Last night, just as I was drifting off to sleep, I suddenly thought of men's ties. What are ties for? Most articles of clothing were, I suppose, invented for a reason. We all know, for instance, the point of the original fig-leaves. The leap from fig-leaves to suits--or even, I daresay, jeans and a t-shirt--is really not unforeseeable, inasmuch as they all clearly fulfill the same practical purpose. But why ties? What does a tie
do, in fact?
I lay there last night pondering ties, and coming up blank. Suspenders, as we are aware, were invented to prevent the embarrassing event of one's pants falling down. Socks prove to be tactful intermediaries between skin and shoe-leather. I imagine underclothes were created for the same purpose, as well as providing needed warmth once we migrated away from the pleasant climate of the Fertile Crescent. Enter coats, hats and gloves. But a tie cannot conceivably protect the wearer from the intemperate elements of wind and weather.
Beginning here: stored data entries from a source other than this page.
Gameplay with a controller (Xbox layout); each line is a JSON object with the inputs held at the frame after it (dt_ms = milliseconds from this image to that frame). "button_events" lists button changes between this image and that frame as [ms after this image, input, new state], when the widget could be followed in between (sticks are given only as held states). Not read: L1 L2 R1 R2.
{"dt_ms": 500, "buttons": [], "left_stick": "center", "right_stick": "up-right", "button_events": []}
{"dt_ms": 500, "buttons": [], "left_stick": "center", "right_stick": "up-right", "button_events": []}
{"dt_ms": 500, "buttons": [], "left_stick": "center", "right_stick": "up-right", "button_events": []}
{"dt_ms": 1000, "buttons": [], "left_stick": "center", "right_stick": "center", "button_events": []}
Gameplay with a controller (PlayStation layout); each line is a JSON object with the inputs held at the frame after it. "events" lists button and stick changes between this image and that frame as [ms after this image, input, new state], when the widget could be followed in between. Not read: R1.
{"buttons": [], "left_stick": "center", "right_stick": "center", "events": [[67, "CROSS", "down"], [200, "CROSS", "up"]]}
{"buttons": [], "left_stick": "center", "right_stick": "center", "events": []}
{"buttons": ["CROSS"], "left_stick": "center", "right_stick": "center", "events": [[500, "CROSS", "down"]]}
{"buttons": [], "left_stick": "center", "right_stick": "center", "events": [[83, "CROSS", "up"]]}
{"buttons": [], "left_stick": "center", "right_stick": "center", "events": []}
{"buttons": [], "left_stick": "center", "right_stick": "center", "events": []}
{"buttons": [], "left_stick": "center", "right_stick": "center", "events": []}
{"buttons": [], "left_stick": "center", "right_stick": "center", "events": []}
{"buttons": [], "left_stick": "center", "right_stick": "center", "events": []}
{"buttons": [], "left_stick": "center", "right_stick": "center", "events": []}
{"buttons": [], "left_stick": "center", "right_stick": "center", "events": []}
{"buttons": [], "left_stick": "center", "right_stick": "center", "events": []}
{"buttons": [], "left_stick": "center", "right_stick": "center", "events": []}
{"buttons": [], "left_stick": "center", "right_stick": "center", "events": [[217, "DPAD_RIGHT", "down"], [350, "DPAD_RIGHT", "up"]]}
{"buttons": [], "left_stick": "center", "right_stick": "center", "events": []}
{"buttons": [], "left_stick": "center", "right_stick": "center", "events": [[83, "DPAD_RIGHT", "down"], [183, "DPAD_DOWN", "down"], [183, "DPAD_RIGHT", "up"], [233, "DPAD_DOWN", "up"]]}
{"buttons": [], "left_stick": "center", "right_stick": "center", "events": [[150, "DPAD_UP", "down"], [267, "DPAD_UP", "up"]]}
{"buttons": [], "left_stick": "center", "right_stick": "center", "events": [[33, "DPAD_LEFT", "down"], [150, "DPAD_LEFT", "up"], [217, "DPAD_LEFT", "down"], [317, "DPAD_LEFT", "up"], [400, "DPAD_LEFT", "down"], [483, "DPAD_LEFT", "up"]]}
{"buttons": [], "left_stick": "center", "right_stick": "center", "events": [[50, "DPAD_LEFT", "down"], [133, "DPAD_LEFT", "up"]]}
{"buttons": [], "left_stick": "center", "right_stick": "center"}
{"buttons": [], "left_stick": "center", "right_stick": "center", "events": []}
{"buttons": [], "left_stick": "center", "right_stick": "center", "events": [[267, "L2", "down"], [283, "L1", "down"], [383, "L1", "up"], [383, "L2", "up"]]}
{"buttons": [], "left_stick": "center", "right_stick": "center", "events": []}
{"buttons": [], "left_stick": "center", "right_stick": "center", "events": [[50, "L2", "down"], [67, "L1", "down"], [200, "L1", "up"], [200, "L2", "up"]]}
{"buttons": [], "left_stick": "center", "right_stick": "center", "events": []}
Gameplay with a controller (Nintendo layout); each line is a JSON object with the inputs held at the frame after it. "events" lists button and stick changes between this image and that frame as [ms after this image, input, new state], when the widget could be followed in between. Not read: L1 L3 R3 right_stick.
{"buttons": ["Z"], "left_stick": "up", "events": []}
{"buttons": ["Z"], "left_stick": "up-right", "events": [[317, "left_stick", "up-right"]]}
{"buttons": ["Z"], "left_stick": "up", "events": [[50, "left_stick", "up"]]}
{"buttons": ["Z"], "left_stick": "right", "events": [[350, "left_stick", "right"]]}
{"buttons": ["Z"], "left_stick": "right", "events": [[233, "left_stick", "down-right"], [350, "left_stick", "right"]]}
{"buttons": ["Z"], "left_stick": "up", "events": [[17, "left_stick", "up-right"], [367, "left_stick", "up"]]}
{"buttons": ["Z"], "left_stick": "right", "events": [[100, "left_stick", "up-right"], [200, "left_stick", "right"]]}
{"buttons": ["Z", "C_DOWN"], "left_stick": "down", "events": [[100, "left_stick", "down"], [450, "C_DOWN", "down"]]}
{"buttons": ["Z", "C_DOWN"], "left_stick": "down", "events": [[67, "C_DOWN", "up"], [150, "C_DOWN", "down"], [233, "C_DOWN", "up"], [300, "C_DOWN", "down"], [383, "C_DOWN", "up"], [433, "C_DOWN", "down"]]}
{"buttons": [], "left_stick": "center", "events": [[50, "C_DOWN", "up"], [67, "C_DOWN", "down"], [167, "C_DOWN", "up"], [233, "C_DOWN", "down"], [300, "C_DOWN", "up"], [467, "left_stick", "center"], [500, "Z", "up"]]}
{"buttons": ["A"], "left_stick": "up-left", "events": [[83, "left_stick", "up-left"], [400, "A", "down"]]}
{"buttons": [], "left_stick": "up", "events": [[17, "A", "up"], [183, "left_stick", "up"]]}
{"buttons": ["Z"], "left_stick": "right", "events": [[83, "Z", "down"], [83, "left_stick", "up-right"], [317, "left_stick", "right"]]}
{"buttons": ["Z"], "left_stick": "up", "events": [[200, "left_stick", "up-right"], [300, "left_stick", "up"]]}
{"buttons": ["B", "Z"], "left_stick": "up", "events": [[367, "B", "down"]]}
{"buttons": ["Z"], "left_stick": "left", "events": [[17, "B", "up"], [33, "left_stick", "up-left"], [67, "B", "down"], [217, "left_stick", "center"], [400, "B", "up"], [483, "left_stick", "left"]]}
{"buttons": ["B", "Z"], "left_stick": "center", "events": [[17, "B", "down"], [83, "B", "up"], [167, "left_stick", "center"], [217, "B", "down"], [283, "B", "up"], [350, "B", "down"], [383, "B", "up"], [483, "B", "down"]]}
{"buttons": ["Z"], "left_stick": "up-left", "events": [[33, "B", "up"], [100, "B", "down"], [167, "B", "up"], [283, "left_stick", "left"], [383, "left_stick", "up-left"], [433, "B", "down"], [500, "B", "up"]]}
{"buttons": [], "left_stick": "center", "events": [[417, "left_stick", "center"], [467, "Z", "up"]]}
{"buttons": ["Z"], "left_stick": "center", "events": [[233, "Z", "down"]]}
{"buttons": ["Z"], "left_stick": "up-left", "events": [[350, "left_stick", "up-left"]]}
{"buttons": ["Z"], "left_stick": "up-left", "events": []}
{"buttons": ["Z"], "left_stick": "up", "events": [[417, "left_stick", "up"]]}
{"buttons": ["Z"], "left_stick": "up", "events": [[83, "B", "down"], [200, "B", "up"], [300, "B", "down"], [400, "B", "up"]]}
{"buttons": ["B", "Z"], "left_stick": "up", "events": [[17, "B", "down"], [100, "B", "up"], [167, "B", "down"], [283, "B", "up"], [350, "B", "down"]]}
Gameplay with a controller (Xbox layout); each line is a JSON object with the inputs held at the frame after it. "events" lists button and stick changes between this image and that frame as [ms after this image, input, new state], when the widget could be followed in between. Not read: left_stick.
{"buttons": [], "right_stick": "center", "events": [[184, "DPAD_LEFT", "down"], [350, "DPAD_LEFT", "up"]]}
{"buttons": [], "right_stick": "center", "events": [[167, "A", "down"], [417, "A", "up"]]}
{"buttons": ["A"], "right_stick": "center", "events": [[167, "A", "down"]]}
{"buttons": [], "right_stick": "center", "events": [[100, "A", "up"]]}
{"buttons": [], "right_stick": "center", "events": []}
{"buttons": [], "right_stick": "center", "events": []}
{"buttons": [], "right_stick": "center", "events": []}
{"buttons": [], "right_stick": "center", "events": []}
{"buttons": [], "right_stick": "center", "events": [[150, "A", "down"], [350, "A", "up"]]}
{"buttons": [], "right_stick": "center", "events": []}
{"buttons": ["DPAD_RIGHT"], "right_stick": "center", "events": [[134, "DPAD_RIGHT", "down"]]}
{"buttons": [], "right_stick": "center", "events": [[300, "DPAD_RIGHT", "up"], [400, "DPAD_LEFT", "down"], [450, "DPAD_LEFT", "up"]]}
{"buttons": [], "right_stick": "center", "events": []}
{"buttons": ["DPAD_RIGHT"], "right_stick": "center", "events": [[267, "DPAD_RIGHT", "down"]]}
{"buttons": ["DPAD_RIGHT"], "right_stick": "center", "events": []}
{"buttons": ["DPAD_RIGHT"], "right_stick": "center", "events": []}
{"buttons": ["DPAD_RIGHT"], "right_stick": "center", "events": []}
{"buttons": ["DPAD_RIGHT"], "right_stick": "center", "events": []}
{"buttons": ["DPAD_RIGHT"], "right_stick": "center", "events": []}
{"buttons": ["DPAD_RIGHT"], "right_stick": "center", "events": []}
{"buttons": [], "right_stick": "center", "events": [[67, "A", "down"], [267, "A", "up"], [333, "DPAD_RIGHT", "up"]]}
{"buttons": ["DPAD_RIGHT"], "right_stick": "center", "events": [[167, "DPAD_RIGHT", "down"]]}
Corsets were necessary to Elizabethan fashions, which demanded that there be wasp-waisted persons to fit into those wasp-waisted clothes. I have it on good authority that even men wore girdles for this purpose. We may disagree on the medical advisability of forcing ones' vitals out of their proper place in order to accomodate current fashions, but at least we can agree that there
was a purpose, however laughable, in the invention of the corset, which has since evolved and adapted itself to more modern uses. I doubt we shall ever agree that a tie was invented to make Man's neck thinner.
Not that I shall be inconsolable if I never find out the purpose of the First Tie, since I have already passed cognitively from my original question to that of how one ties the darn things. I have a rather vague picture in my mind of tying a sort of overhand knot around the thinner end, and tightening it effortlessly with faultless execution into those things that men wear every day that they go into the office. It's a good thing I'm not a man, though, because whenever I've tried it in reality, it flops, and I'm afraid that means that ties will always remain a mystery to me. Which is all right, because I know that men will never be able to handle high-heels.